What's more, HighTower is locked in a fierce recruiting battle with Dynasty for platform clients.

HighTower is suing former managing director Ed Friedman, who is now Dynasty's director of strategic relationships.

In fact, HighTower is suing former managing director Ed Friedman, who is now Dynasty's director of strategic relationships, claiming that Friedman "has repeatedly made false, negative and/or disparaging statement about [HighTower] and its officers … materially breaching his contractual obligations."

HighTower is seeking the return of $229,684 the company paid Friedman in severance payments. Friedman has denied the allegation, and has asked the court to allow him to inspect HighTower's books and records. The case is currently pending in the Circuit Court of Cook County, Illinois.

As for valuation, a veteran industry M&A executive, who did not want to be identified, says HighTower would be valued on its discounted cash flow.
Running a platform business, the executive cautioned, means constantly battling vendors to keep price points low so client RIAs don't buy directly from the vendors, who would be more than happy to have another customer.

In addition, the executive questioned the attractiveness of an IPO or a sale if it is not done during a bull market already eight years old "when the wind is at your back." With around $25 billion in AUM, the unanswered question regarding HighTower is the firm's valuation by Wall Street and attractiveness as "a salable entity" in the marketplace, according to the executive.

Other industry observers believe HighTower is on track to fulfill its promise as the exemplar of a thriving national RIA business that will satisfy the demands of the financial marketplace.

The clamor for a HighTower IPO is overstated, says Gladstone Associate's Billota.

Jeff Spears, the CEO of platform provider Sanctuary Wealth Services, which is winding down its operations next month, says HighTower has been smart to emphasize new lines of business. The original wirehouse breakaway model may have cost too much and be burdened by retention issues, Spears believes. Platform services and RIA acquisitions, especially backed by capital many competitors don't have, "make the most sense for profitable growth," he says.

The clamor for a HighTower IPO is overstated, says Gladstone Associate's Billota.

"If I were a shareholder of HighTower, I wouldn't get the willies if they didn't go public," he says. "If they continue to execute their business plan, private equity can be pretty darn valuable.

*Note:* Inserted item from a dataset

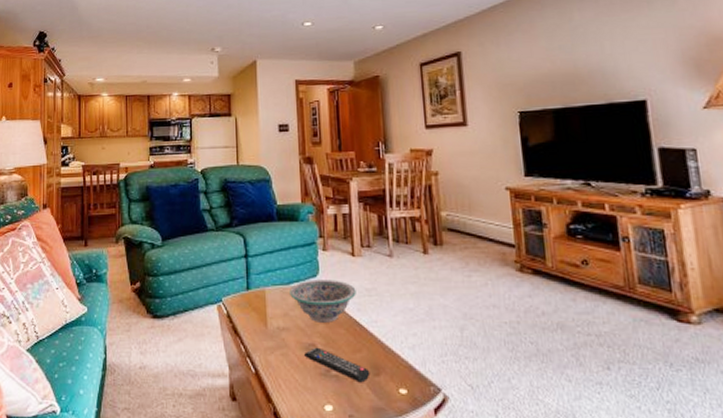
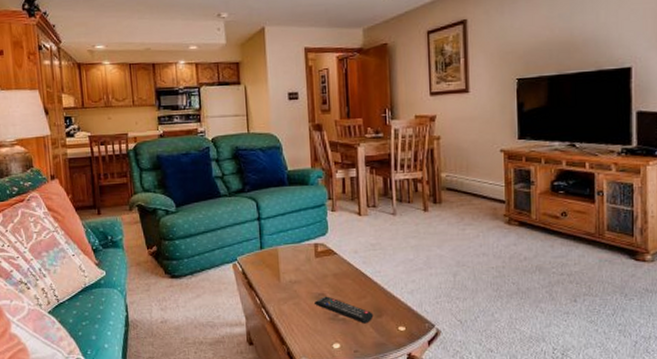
decorative bowl: present [290,280,356,323] -> none [301,237,362,275]

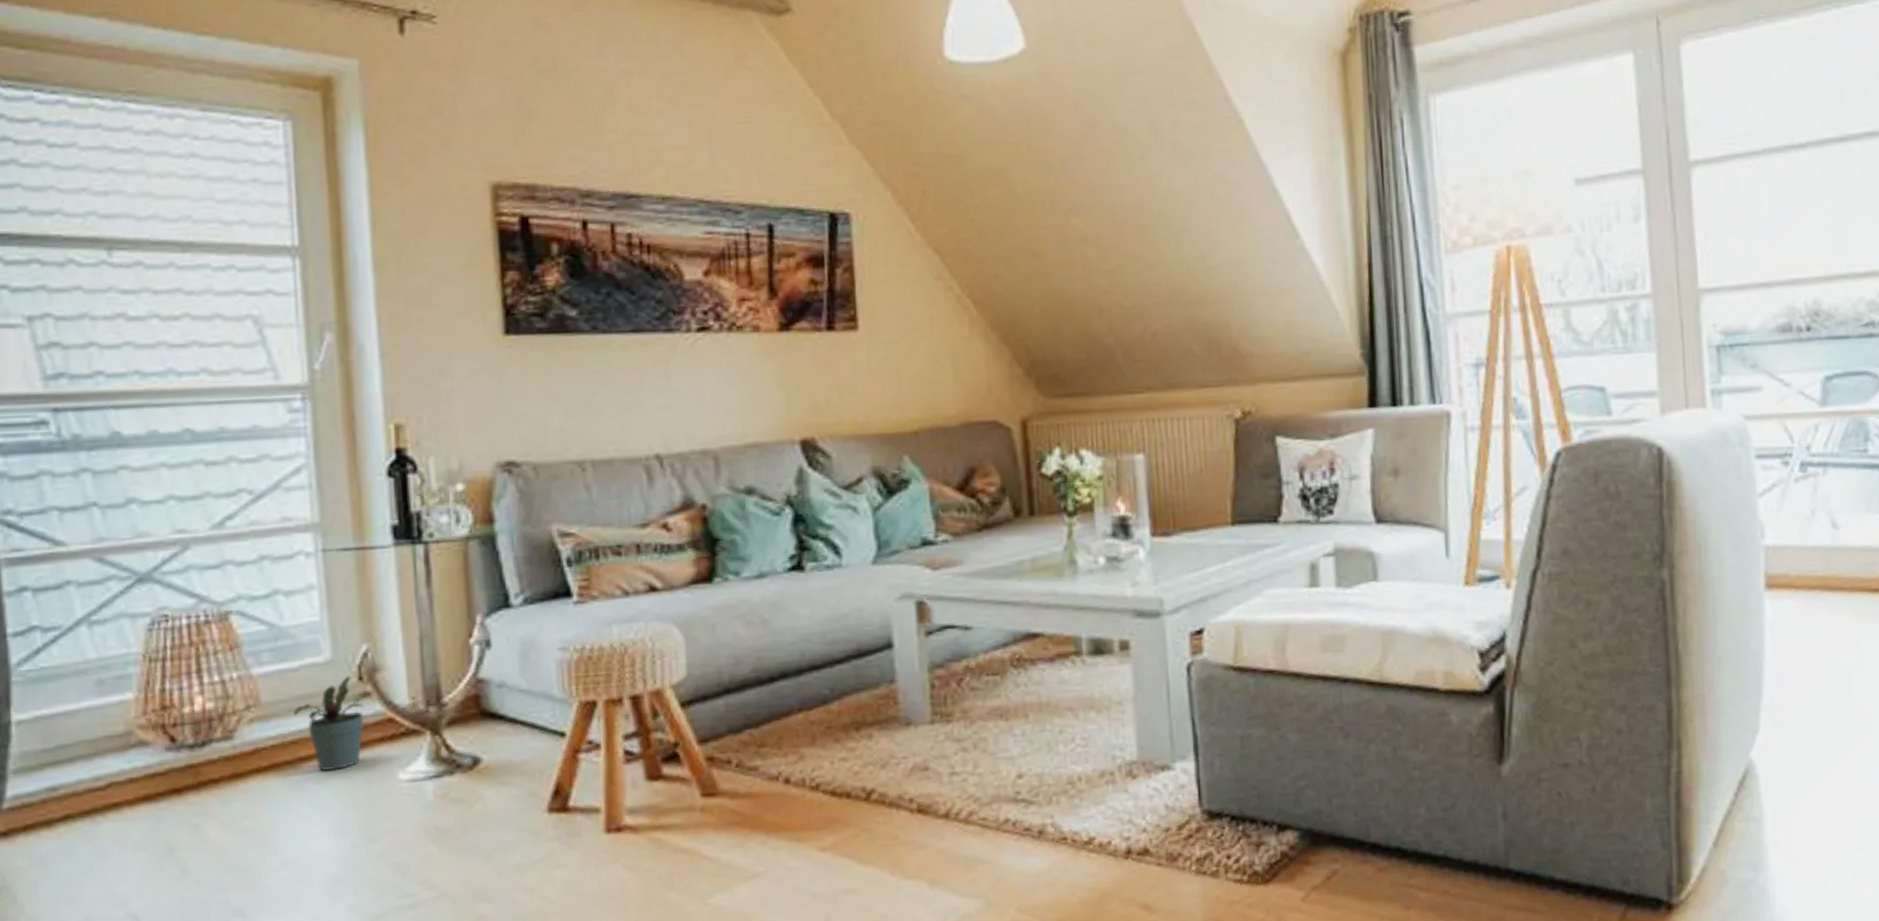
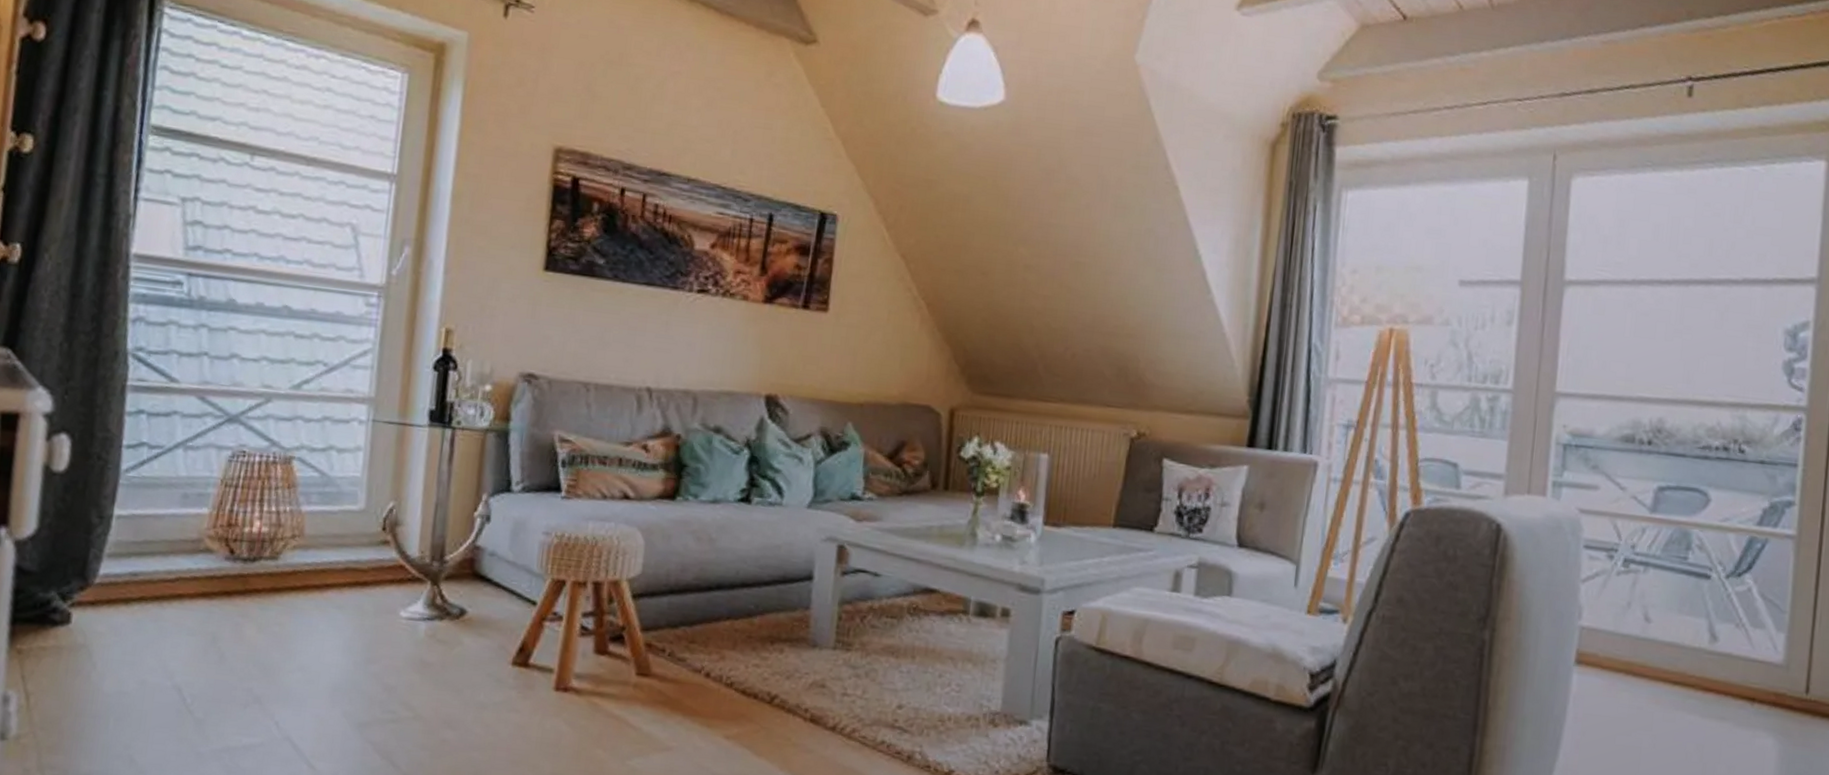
potted plant: present [294,676,375,772] -> none [328,525,393,600]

On Wall Street, this is a nano-cap business. And if you create shareholder value without going public, what's wrong with that?"

Longtime industry analyst Pirker thinks HighTower is "sitting in a very good spot."

The company has built a strong brand, he says, and has an advantage in the competitive platform outsourcing business because it operates its own business on the platform. "It gives them street cred," Pirker says. "Prospects see that they eat their own cooking."

Pirker also thinks HighTower's enterprise value has been greatly enhanced by building and running an impressive infrastructure. As for the end game, Pirker thinks Weissbluth's third option, a strategic partner, is the most probable.

"A strategic fit," he predicts, "will be found."